▶ **Tasks for this exercise**
A) Reproduce the passage on the maize microcosm trials from "Two greenhouse microcosm" to "any organic fertiliser.".
B) In the maize microcosm trial text, under what temperature and relative humidity was the experiment carried out?
C) Extend the maize microcosm trial section from where it stops.

2.4. Microcosm Trial

Two greenhouse microcosm trials were carried out for fertiliser products with maize (Zea mays L.) cultivar ‘Antalya’ from the company ‘Euralis Semillas, SA’. In the first trial, the family of products designated as compost + biochar was evaluated, and in the second one, biochar + AD was evaluated (Table 1 for a description of the treatments evaluated for each family). In both trials, the performance of the products was compared with a control that did not receive any organic fertiliser.
The experiment was performed in pots (0.021 m2 in surface and 0.20 m in height) filled with 400 g of a substrate consisting of a mix of vermiculite/soil (1:4 v:v, respectively). The soil characteristics are shown in Table S4. The experimental design was a randomised complete block with three blocks and ten replicates (pots) per treatment. The total number of pots was 210 for trial 1 and 270 for trial 2. The corresponding treatments were applied to the substrate before sowing the seeds. Two maize seeds were sown in each pot, and after germination, only one seedling was left in each pot. The experiment was carried out under controlled conditions at 20 °C with 60% relative humidity in October and November 2017 for a period of five weeks; the substrate was maintained at field capacity.

▶ **Data**

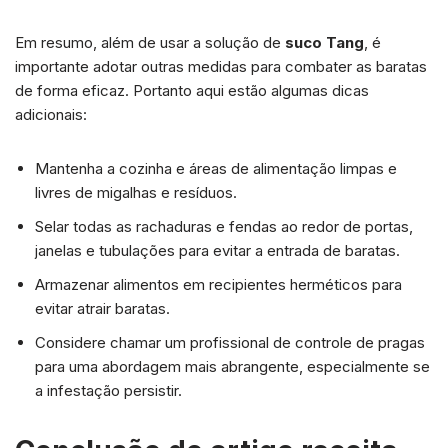
Em resumo, além de usar a solução de
suco Tang
, é
importante adotar outras medidas para combater as baratas
de forma eficaz. Portanto aqui estão algumas dicas
adicionais:
Mantenha a cozinha e áreas de alimentação limpas e
livres de migalhas e resíduos.
Selar todas as rachaduras e fendas ao redor de portas,
janelas e tubulações para evitar a entrada de baratas.
Armazenar alimentos em recipientes herméticos para
evitar atrair baratas.
Considere chamar um profissional de controle de pragas
para uma abordagem mais abrangente, especialmente se
a infestação persistir.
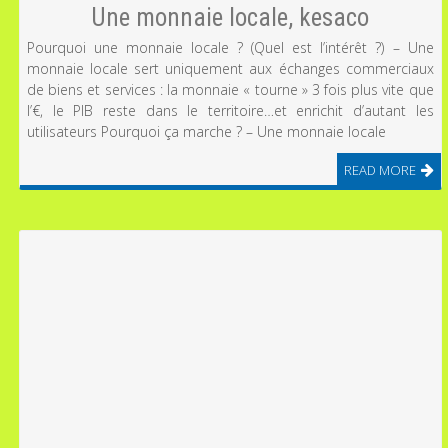
Une monnaie locale, kesaco
Pourquoi une monnaie locale ? (Quel est l’intérêt ?) – Une
monnaie locale sert uniquement aux échanges commerciaux
de biens et services : la monnaie « tourne » 3 fois plus vite que
l’€, le PIB reste dans le territoire…et enrichit d’autant les
utilisateurs Pourquoi ça marche ? – Une monnaie locale
READ MORE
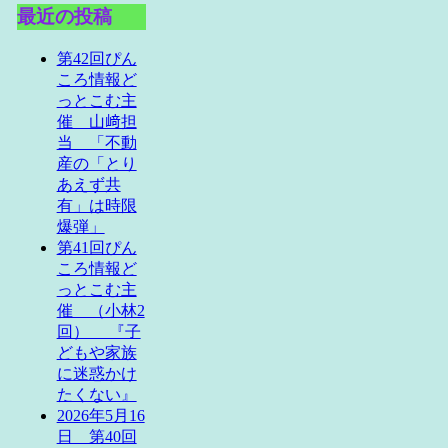
最近の投稿
第42回ぴん
ころ情報ど
っとこむ主
催 山﨑担
当 「不動
産の「とり
あえず共
有」は時限
爆弾」
第41回ぴん
ころ情報ど
っとこむ主
催 （小林2
回） 『子
どもや家族
に迷惑かけ
たくない』
2026年5月16
日 第40回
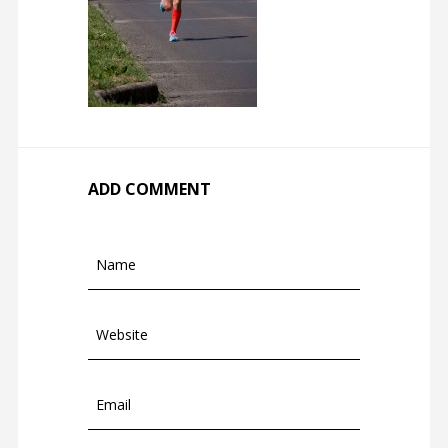
ADD COMMENT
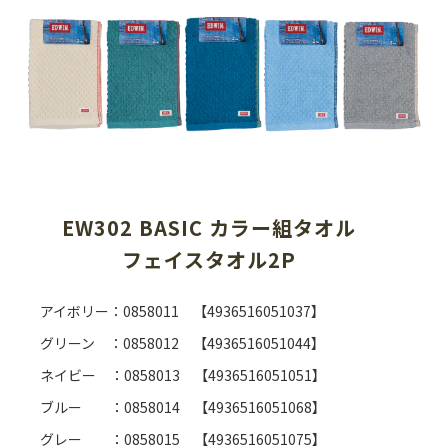
EW302 BASIC カラー組タオル
フェイスタオル2P
アイボリー：0858011 【4936516051037】
グリーン ：0858012 【4936516051044】
ネイビー ：0858013 【4936516051051】
ブルー ：0858014 【4936516051068】
グレー ：0858015 【4936516051075】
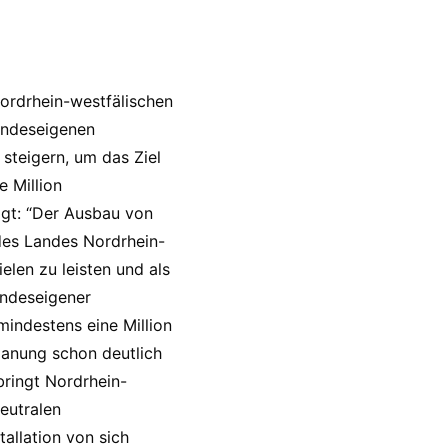
 nordrhein-westfälischen
landeseigenen
steigern, um das Ziel
e Million
gt: “Der Ausbau von
des Landes Nordrhein-
elen zu leisten und als
andeseigener
mindestens eine Million
Planung schon deutlich
bringt Nordrhein-
neutralen
allation von sich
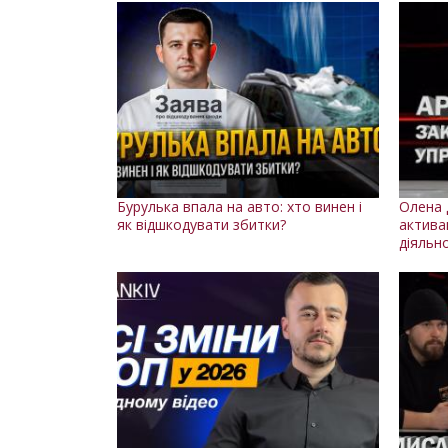
Бурулька впала на авто: хто винен і
Олена 
як відшкодувати збитки?
актива
діяльн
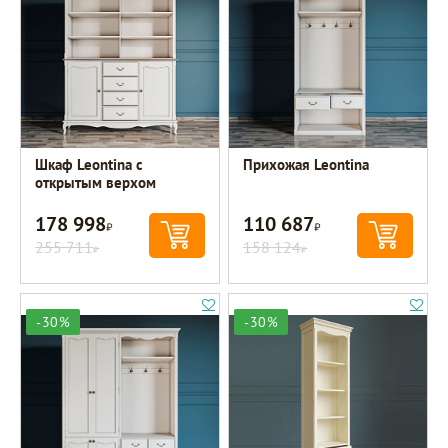
Шкаф Leontina с
Прихожая Leontina
открытым верхом
178 998
110 687
Р
Р
255 711
158 124
Р
Р
-30%
-30%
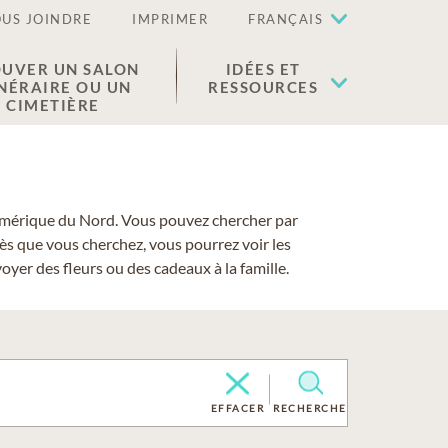
US JOINDRE
IMPRIMER
FRANÇAIS
UVER UN SALON
IDÉES ET
NÉRAIRE OU UN
RESSOURCES
CIMETIÈRE
 l'Amérique du Nord. Vous pouvez chercher par
cès que vous cherchez, vous pourrez voir les
yer des fleurs ou des cadeaux à la famille.
EFFACER
RECHERCHE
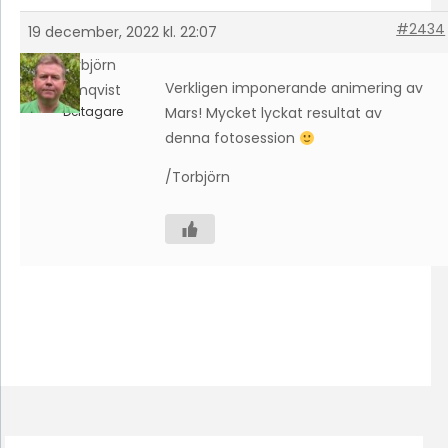
#2434
19 december, 2022 kl. 22:07
Torbjörn
Verkligen imponerande animering av
Holmqvist
Deltagare
Mars! Mycket lyckat resultat av
denna fotosession
/Torbjörn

▶ **Answers provided**
A)
Two greenhouse microcosm trials were carried out for fertiliser products with maize (Zea mays L.) cultivar ‘Antalya’ from the company ‘Euralis Semillas, SA’. In the first trial, the family of products designated as compost + biochar was evaluated, and in the second one, biochar + AD was evaluated (Table 1 for a description of the treatments evaluated for each family). In both trials, the performance of the products was compared with a control that did not receive any organic fertiliser.

B) At 20 °C with 60% relative humidity.

C)
At harvest, each plant was collected, and its height and fresh weight were measured. Subsequently, samples were oven-dried at 60 °C for 48 h to measure dry aerial biomass and to analyse the content of nitrogen (N), phosphorous (P), potassium (K), calcium (Ca), and magnesium (Mg).
The C-CO2 released was determined in one pot for each treatment and block using the soil respiration method proposed by [19] and modified by [20]. After the C-CO2 measurement, three soil replicates per treatment and block were dried at room temperature, homogenised, and sieved to 2 mm to analyse the following parameters: soil pH in KCl 1M (1:5 w/v) using a pH-meter 781 pH/Ion Meter (Metrohm, Herisau, Switzerland); electrical conductivity (EC) (1:5 (w/v) using a conductivity meter (Cond 3210, Weilheim, Germany); and total oxidisable organic carbon (TOC) according to Walkley and Black (1934) as described by [21]. Fluorescein diacetate hydrolytic activity (FDA) was determined following [22].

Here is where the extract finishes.